Tension between individual and mass market
Practicing herbalists in the West still use these traditional ideas. Formulas will be put together based both on the patient’s particular issue and his or her particular nature. For the same complaint, an upper respiratory infection, for example, a thin patient tending toward dry skin, hair and mucous membranes would need a different type of formulation than one who is fleshy, flushed and exhibits oily skin.
“The body type will drive the kind of herbs that one would use,” said Beth Lambert, CEO of Herbalist and Alchemist, a company that puts out a line of tinctures and other products formulated along traditional lines.
But those kinds of ideas don’t marry well with the way dietary supplements are marketed and consumed in the West, Upton admitted.
“When you are selling products over the counter you have to do the best you can. What’s the most common cause for fatigue, for blood sugar control issues, for blood pressure problems? Then you try to mix and match the herbs to hit the middle of those ideas,” Upton said.
But all too often, in that process, the underlying concepts are jumbled or ignored altogether. Lambert said David Winston, the master herbalist who is her company’s principal formulator, often is taken aback by what he sees when he walks the aisles of trade shows.
“The formulas sometimes look like people just picked up a book, opened it up and found a list of herbs,” she said.
It’s a shotgun approach that Upton said is still all too common in dietary supplement formulation.
“There are some companies that don’t have a clue. I like to call it the ‘everything in the kitchen sink and then some more’ approach. There is no rhyme or reason to some of these formulas,” he said.
“Over the years those companies don’t tend to last but they do tend to have excellent graphics and some exciting marketing concepts,” Lambert said.
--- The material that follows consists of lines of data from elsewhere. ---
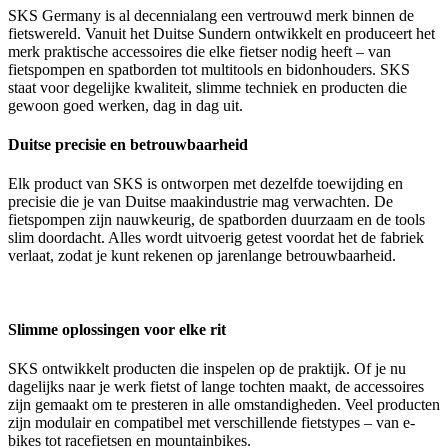
SKS Germany is al decennialang een vertrouwd merk binnen de
fietswereld. Vanuit het Duitse Sundern ontwikkelt en produceert het
merk praktische accessoires die elke fietser nodig heeft – van
fietspompen en spatborden tot multitools en bidonhouders. SKS
staat voor degelijke kwaliteit, slimme techniek en producten die
gewoon goed werken, dag in dag uit.
Duitse precisie en betrouwbaarheid
Elk product van SKS is ontworpen met dezelfde toewijding en
precisie die je van Duitse maakindustrie mag verwachten. De
fietspompen zijn nauwkeurig, de spatborden duurzaam en de tools
slim doordacht. Alles wordt uitvoerig getest voordat het de fabriek
verlaat, zodat je kunt rekenen op jarenlange betrouwbaarheid.
Slimme oplossingen voor elke rit
SKS ontwikkelt producten die inspelen op de praktijk. Of je nu
dagelijks naar je werk fietst of lange tochten maakt, de accessoires
zijn gemaakt om te presteren in alle omstandigheden. Veel producten
zijn modulair en compatibel met verschillende fietstypes – van e-
bikes tot racefietsen en mountainbikes.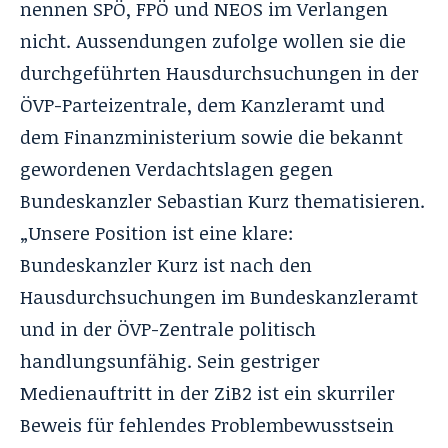
nennen SPÖ, FPÖ und NEOS im Verlangen
nicht. Aussendungen zufolge wollen sie die
durchgeführten Hausdurchsuchungen in der
ÖVP-Parteizentrale, dem Kanzleramt und
dem Finanzministerium sowie die bekannt
gewordenen Verdachtslagen gegen
Bundeskanzler Sebastian Kurz thematisieren.
„Unsere Position ist eine klare:
Bundeskanzler Kurz ist nach den
Hausdurchsuchungen im Bundeskanzleramt
und in der ÖVP-Zentrale politisch
handlungsunfähig. Sein gestriger
Medienauftritt in der ZiB2 ist ein skurriler
Beweis für fehlendes Problembewusstsein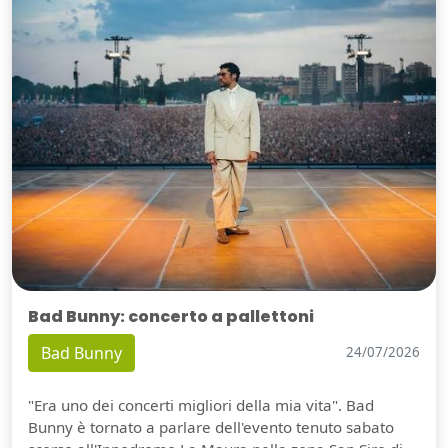
Bad Bunny: concerto a pallettoni
Bad Bunny
24/07/2026
"Era uno dei concerti migliori della mia vita". Bad
Bunny è tornato a parlare dell'evento tenuto sabato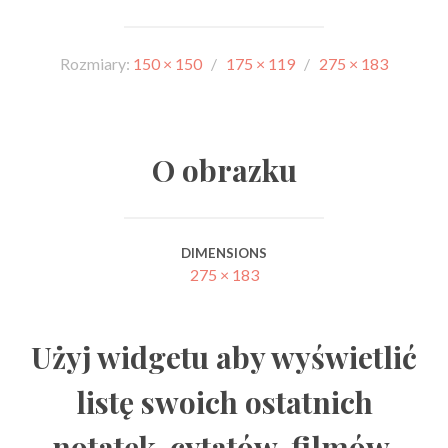
Rozmiary:
150 × 150
/
175 × 119
/
275 × 183
O obrazku
DIMENSIONS
275 × 183
Użyj widgetu aby wyświetlić
listę swoich ostatnich
notatek, cytatów, filmów,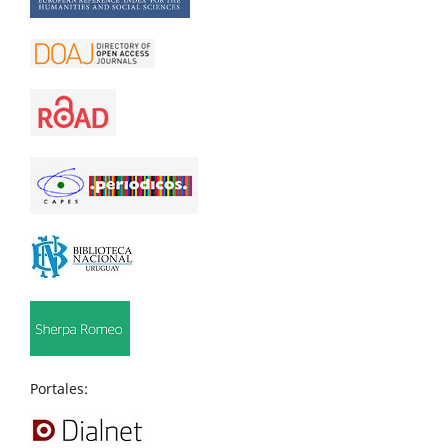
Portales: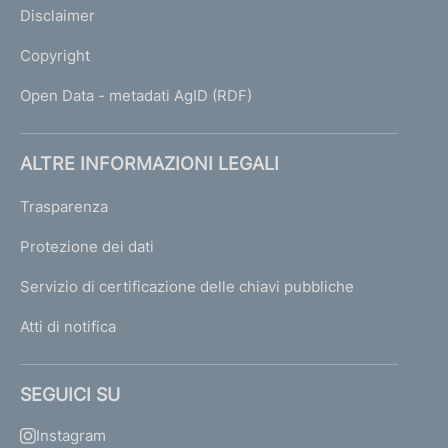
Disclaimer
Copyright
Open Data - metadati AgID (RDF)
ALTRE INFORMAZIONI LEGALI
Trasparenza
Protezione dei dati
Servizio di certificazione delle chiavi pubbliche
Atti di notifica
SEGUICI SU
Instagram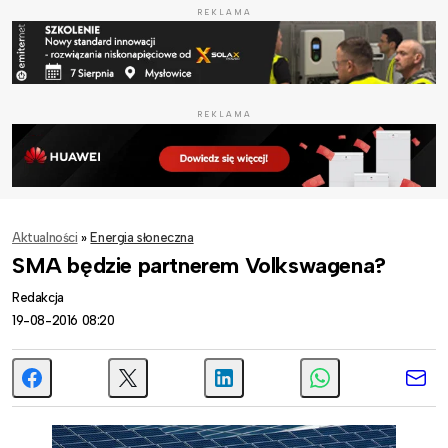
REKLAMA
REKLAMA
Aktualności
»
Energia słoneczna
SMA będzie partnerem Volkswagena?
Redakcja
19-08-2016 08:20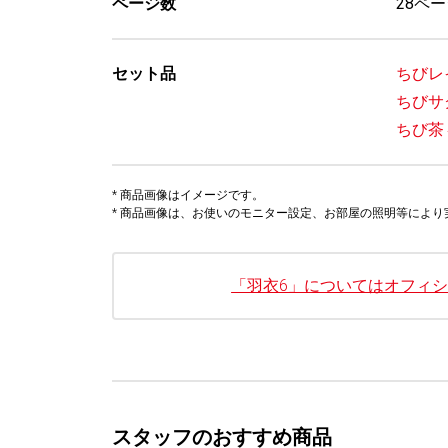
ページ数
28ペ
セット品
ちびレ
ちびサ
ちび茶
* 商品画像はイメージです。
* 商品画像は、お使いのモニター設定、お部屋の照明等によ
「羽衣6」についてはオフィ
スタッフのおすすめ商品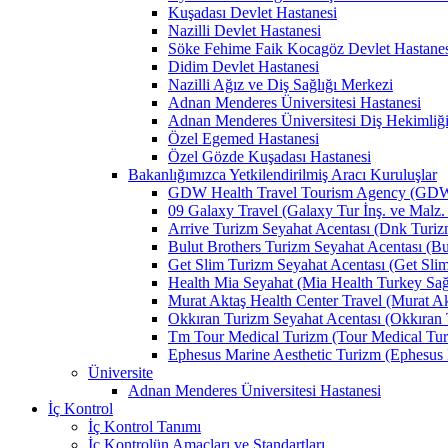
Kuşadası Devlet Hastanesi
Nazilli Devlet Hastanesi
Söke Fehime Faik Kocagöz Devlet Hastanes
Didim Devlet Hastanesi
Nazilli Ağız ve Diş Sağlığı Merkezi
Adnan Menderes Üniversitesi Hastanesi
Adnan Menderes Üniversitesi Diş Hekimliği
Özel Egemed Hastanesi
Özel Gözde Kuşadası Hastanesi
Bakanlığımızca Yetkilendirilmiş Aracı Kuruluşlar
GDW Health Travel Tourism Agency (GDW Car
09 Galaxy Travel (Galaxy Tur İnş. ve Malz. 
Arrive Turizm Seyahat Acentası (Dnk Turizm 
Bulut Brothers Turizm Seyahat Acentası (Bul
Get Slim Turizm Seyahat Acentası (Get Slim 
Health Mia Seyahat (Mia Health Turkey Sağlı
Murat Aktaş Health Center Travel (Murat Akt
Okkıran Turizm Seyahat Acentası (Okkıran T
Tm Tour Medical Turizm (Tour Medical Turi
Ephesus Marine Aesthetic Turizm (Ephesus Ma
Üniversite
Adnan Menderes Üniversitesi Hastanesi
İç Kontrol
İç Kontrol Tanımı
İç Kontrolün Amaçları ve Standartları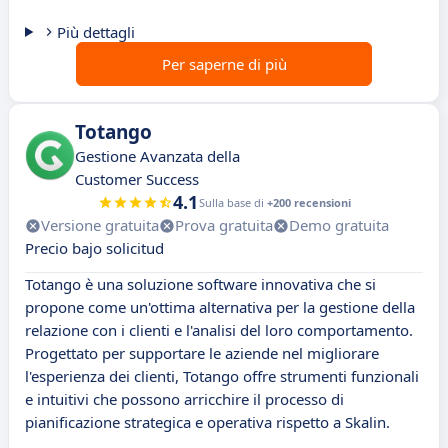
Più dettagli
Per saperne di più
Totango
Gestione Avanzata della
Customer Success
4.1
Sulla base di
+200 recensioni
Versione gratuita
Prova gratuita
Demo gratuita
Precio bajo solicitud
Totango è una soluzione software innovativa che si
propone come un'ottima alternativa per la gestione della
relazione con i clienti e l'analisi del loro comportamento.
Progettato per supportare le aziende nel migliorare
l'esperienza dei clienti, Totango offre strumenti funzionali
e intuitivi che possono arricchire il processo di
pianificazione strategica e operativa rispetto a Skalin.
Upton said he’s not optimistic that the picture will change in terms of the market’s adherence to traditional ideas of formulation.
“I do not see the magic bullet style of formulation changing. Yes, there are some companies who apply traditional principles, but most do not. Often just the opposite, I see greater and greater levels of reductionism such as making herbal products with nano technology,” Upton said.
And the consumers are becoming better informed and more often understand what to look for, Lambert said. And this is partially driven by the higher profile herbal ingredients and their effects have among health care practitioners.
“Every week I’m asking people how they heard about us and why they came to us,” Lambert said. “I get answers like I heard about from you my practitioner, my homeopath, my doctor. I think these practitioners are seeing what herbs can do and see things that work, over and over again.”
Bejar said as overall herbal knowledge increases in the marketplace there is more and more interest in ingredients from traditional systems like those of South America. But there is still a long way to go before modern herbal dietary supplements more closely resemble their traditional forebears.
“There is still very little formulation know how. I have attempted to bring this knowledge and these ingredients to more companies because there is a huge opportunity,” he said.